Lycopene promoted M2 macrophage polarization via inhibition of NOTCH1-PI3K-mTOR-NF-κB-JMJD3-IRF4 pathway in response to Escherichia coli infection in J744A.1 cells

Escherichia coli ( E. coli ) can induce severe clinical bovine mastitis, which is to blame for large losses experienced by dairy farms. Macrophage polarization into various states is in response to pathogen infections. Lycopene, a naturally occurring hydrocarbon carotenoid, relieved inflammation by controlling M1/M2 status of macrophages. Thus, we wanted to explore the effect of lycopene on polarization states of macrophages in E. coli -induced mastitis. Macrophages were cultivated with lycopene for 24, before E. coli inoculation for 6 h. Lycopene (0.5 μmol/L) significantly enhanced cell viabilities and significantly reduced lactic dehydrogenase (LDH) levels in macrophages, whereas 2 and 3 μmol/L lycopene significantly enhanced LDH activities.

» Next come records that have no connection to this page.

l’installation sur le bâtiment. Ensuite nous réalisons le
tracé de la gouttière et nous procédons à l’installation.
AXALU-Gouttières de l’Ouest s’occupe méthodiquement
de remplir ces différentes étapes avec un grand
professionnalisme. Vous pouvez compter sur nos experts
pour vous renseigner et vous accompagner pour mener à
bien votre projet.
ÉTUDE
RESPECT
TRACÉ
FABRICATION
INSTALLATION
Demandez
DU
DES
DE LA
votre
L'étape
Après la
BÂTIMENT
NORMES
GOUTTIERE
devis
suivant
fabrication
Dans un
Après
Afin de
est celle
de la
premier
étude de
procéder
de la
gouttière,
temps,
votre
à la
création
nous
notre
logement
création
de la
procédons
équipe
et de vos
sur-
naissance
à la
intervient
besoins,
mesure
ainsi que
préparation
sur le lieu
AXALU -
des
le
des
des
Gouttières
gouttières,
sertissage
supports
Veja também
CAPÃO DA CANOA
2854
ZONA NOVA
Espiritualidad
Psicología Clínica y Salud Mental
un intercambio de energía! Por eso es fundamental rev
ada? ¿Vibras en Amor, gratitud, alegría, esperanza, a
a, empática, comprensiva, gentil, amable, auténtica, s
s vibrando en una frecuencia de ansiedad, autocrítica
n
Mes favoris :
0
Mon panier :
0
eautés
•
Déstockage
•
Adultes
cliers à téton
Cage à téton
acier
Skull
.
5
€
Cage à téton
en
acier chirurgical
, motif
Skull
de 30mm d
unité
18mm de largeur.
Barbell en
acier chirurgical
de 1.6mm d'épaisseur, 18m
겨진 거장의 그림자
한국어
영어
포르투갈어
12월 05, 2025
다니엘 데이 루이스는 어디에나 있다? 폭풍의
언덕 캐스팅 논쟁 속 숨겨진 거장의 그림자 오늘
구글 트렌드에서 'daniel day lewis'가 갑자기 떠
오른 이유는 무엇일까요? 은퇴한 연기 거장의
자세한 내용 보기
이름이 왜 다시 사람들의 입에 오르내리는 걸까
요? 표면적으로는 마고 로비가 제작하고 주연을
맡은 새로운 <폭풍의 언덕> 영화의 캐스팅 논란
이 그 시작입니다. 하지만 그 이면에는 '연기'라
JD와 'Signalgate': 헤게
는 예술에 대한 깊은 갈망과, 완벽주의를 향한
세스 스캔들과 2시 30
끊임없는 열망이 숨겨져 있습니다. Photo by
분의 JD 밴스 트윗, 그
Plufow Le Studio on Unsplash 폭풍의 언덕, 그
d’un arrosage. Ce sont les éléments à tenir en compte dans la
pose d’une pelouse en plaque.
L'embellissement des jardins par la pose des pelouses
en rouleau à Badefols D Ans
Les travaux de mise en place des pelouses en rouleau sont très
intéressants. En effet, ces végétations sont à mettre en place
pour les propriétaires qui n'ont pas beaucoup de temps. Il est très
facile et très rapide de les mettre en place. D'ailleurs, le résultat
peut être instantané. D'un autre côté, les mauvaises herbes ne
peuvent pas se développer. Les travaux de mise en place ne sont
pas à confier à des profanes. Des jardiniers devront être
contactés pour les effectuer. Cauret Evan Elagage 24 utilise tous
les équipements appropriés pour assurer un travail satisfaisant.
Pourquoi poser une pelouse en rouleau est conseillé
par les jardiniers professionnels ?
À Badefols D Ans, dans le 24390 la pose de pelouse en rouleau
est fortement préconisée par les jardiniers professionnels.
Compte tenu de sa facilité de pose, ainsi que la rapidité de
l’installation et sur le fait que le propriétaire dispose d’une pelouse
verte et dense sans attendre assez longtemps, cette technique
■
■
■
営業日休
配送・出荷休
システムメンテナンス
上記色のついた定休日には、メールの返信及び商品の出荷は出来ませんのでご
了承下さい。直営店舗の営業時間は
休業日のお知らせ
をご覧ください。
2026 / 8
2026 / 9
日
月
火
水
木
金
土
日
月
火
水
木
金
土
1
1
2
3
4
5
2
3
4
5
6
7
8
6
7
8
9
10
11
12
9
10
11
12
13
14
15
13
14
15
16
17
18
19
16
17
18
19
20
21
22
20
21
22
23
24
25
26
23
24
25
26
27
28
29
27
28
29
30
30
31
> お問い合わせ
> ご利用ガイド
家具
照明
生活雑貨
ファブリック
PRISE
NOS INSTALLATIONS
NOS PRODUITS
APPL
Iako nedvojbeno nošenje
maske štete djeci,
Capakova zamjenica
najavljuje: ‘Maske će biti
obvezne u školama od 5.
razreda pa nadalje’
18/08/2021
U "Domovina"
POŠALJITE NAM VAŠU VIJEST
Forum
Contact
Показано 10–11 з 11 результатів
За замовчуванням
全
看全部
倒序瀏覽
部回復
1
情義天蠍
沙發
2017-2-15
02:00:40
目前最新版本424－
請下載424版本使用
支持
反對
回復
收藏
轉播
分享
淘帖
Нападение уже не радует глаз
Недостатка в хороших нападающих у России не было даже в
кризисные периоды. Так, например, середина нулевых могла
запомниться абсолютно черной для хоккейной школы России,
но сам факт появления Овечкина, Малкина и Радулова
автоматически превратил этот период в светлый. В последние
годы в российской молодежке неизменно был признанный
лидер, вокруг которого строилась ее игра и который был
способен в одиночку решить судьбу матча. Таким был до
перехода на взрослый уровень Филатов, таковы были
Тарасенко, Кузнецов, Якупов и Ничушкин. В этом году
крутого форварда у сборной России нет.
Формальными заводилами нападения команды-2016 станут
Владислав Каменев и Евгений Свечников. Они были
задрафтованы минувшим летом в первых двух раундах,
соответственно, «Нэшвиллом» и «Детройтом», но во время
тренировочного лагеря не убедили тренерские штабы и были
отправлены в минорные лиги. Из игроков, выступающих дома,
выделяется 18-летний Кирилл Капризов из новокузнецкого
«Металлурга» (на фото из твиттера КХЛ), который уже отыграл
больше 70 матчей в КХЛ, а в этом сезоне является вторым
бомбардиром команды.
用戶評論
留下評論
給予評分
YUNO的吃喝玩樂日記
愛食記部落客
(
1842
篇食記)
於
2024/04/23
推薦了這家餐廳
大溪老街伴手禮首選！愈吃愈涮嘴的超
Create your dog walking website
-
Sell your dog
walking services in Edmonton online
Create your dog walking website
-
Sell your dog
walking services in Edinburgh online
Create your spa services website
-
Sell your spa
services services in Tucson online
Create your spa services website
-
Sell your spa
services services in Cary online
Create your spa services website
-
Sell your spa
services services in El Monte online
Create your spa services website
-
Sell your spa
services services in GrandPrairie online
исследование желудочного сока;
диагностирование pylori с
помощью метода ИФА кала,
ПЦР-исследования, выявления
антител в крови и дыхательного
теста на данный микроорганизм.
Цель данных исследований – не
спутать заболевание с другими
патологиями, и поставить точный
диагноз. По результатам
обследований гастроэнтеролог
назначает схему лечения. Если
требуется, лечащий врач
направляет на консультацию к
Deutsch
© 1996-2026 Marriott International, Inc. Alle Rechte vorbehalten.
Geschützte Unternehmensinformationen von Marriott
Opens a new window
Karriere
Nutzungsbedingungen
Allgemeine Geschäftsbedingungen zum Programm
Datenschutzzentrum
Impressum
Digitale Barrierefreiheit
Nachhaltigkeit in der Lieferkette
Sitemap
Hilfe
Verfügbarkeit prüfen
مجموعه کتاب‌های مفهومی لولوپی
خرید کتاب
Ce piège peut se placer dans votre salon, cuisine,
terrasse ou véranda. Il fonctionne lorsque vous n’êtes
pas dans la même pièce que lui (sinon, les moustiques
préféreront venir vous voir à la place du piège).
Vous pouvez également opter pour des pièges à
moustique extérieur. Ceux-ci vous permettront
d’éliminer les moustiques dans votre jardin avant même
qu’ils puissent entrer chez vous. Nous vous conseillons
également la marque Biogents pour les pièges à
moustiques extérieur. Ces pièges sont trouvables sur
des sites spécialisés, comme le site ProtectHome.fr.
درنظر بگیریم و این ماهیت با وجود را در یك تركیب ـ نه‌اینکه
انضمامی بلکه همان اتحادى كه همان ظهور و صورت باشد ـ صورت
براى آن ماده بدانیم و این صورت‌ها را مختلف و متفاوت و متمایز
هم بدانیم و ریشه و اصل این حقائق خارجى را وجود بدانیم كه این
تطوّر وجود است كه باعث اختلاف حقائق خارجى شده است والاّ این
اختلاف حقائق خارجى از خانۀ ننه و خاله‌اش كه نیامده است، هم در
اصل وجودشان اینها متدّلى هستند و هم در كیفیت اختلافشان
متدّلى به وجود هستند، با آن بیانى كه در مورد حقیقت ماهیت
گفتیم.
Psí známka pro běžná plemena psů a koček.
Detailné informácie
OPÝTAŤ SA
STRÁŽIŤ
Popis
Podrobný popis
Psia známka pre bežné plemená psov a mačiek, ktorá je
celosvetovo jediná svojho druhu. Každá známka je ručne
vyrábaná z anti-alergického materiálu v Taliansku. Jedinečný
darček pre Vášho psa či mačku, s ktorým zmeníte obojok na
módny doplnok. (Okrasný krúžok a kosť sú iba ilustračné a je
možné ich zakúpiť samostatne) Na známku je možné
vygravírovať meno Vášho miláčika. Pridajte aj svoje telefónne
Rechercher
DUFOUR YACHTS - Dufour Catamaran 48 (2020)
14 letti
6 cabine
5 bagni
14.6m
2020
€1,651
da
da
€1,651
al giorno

Lycopene treatment significantly reduced the increase in LDH release, iNOS, CD86, TNF-α, IL-1β and phosphatase and tensin homolog (PTEN) expressions in E. coli group. 0.5 μmol/L lycopene significantly increased E. coli -induced downregulation of CD206, arginase I (ARG1), indoleamine 2,3-dioxygenase (IDO), chitinase 3-like 3 (YM1), PI3K, AKT, p-AKT, mammalian target of rapamycin (mTOR), p-mTOR, jumonji domain-containing protein-3 (JMJD3) and interferon regulatory factor 4 (IRF4) levels. Moreover, Ginkgolic acid C17:1 (a specific PTEN inhibitor), 740YPDGFR (a specific PI3K activator), SC79 (a specific AKT activator) or CHPG sodium salt (a specific NF-κB activator) significantly decreased CD206, AGR1, IDO and YM1 expressions in lycopene and E. coli -treated macrophages. Therefore, lycopene increased M2 macrophages via inhibiting NOTCH1-PI3K-mTOR-NF-κB-JMJD3-IRF4 pathway in response to E. coli infection in macrophages. These results contribute to revealing the pathogenesis of E. coli -caused bovine mastitis, providing the new angle of the prevention and management of mastitis.